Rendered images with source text
=== Section Start ===

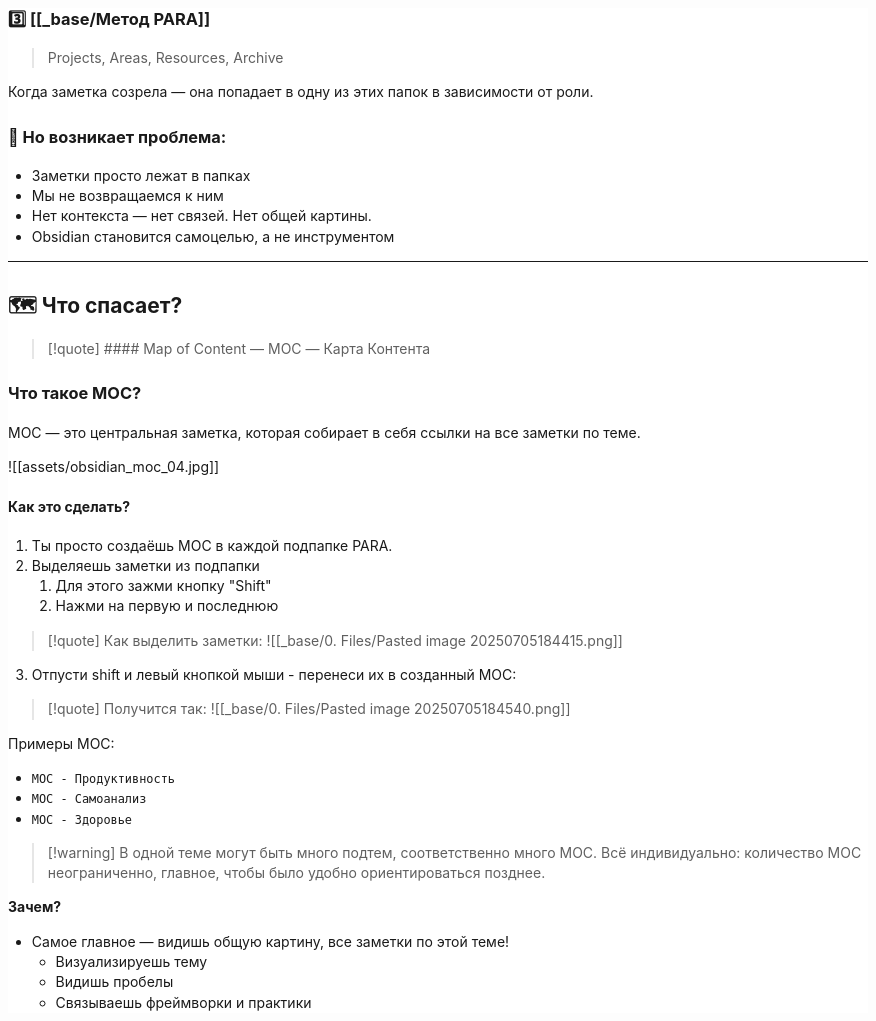 ### 3️⃣ [[_base/Метод PARA]]

> Projects, Areas, Resources, Archive

Когда заметка созрела — она попадает в одну из этих папок в зависимости от роли.

### 🔴 Но возникает проблема:

- Заметки просто лежат в папках
- Мы не возвращаемся к ним
- Нет контекста — нет связей. Нет общей картины.
- Obsidian становится самоцелью, а не инструментом

---

## 🗺️ Что спасает? 

>[!quote] #### Map of Content  — MOC — Карта Контента

### Что такое MOC?

MOC — это центральная заметка, которая собирает в себя ссылки на все заметки по теме. 

![[assets/obsidian_moc_04.jpg]]


#### Как это сделать?

1. Ты просто создаёшь MOC в каждой подпапке PARA.
2. Выделяешь заметки из подпапки
	1. Для этого зажми кнопку "Shift" 
	2. Нажми на первую и последнюю

>[!quote] Как выделить заметки:
>![[_base/0. Files/Pasted image 20250705184415.png]]

3. Отпусти shift и левый кнопкой мыши - перенеси их в созданный MOC:

>[!quote] Получится так:
>![[_base/0. Files/Pasted image 20250705184540.png]]

Примеры MOC:
- `MOC - Продуктивность`
- `MOC - Самоанализ`
- `MOC - Здоровье`

>[!warning] В одной теме могут быть много подтем, соответственно много MOC.
>Всё индивидуально: количество MOC неограниченно, главное, чтобы было удобно ориентироваться позднее.


**Зачем?**

- Самое главное — видишь общую картину, все заметки по этой теме!
	- Визуализируешь тему
	- Видишь пробелы
	- Связываешь фреймворки и практики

=== Section End ===

## Task description
Reproduce the source text of the entries above line for line, without any change. Leave the pictures out of your answer.

## Written response
 ### 3️⃣ [[_base/Метод PARA]]

> Projects, Areas, Resources, Archive

Когда заметка созрела — она попадает в одну из этих папок в зависимости от роли.

### 🔴 Но возникает проблема:

- Заметки просто лежат в папках
- Мы не возвращаемся к ним
- Нет контекста — нет связей. Нет общей картины.
- Obsidian становится самоцелью, а не инструментом

---

## 🗺️ Что спасает? 

>[!quote] #### Map of Content  — MOC — Карта Контента

### Что такое MOC?

MOC — это центральная заметка, которая собирает в себя ссылки на все заметки по теме. 

![[assets/obsidian_moc_04.jpg]]


#### Как это сделать?

1. Ты просто создаёшь MOC в каждой подпапке PARA.
2. Выделяешь заметки из подпапки
	1. Для этого зажми кнопку "Shift" 
	2. Нажми на первую и последнюю

>[!quote] Как выделить заметки:
>![[_base/0. Files/Pasted image 20250705184415.png]]

3. Отпусти shift и левый кнопкой мыши - перенеси их в созданный MOC:

>[!quote] Получится так:
>![[_base/0. Files/Pasted image 20250705184540.png]]

Примеры MOC:
- `MOC - Продуктивность`
- `MOC - Самоанализ`
- `MOC - Здоровье`

>[!warning] В одной теме могут быть много подтем, соответственно много MOC.
>Всё индивидуально: количество MOC неограниченно, главное, чтобы было удобно ориентироваться позднее.


**Зачем?**

- Самое главное — видишь общую картину, все заметки по этой теме!
	- Визуализируешь тему
	- Видишь пробелы
	- Связываешь фреймворки и практики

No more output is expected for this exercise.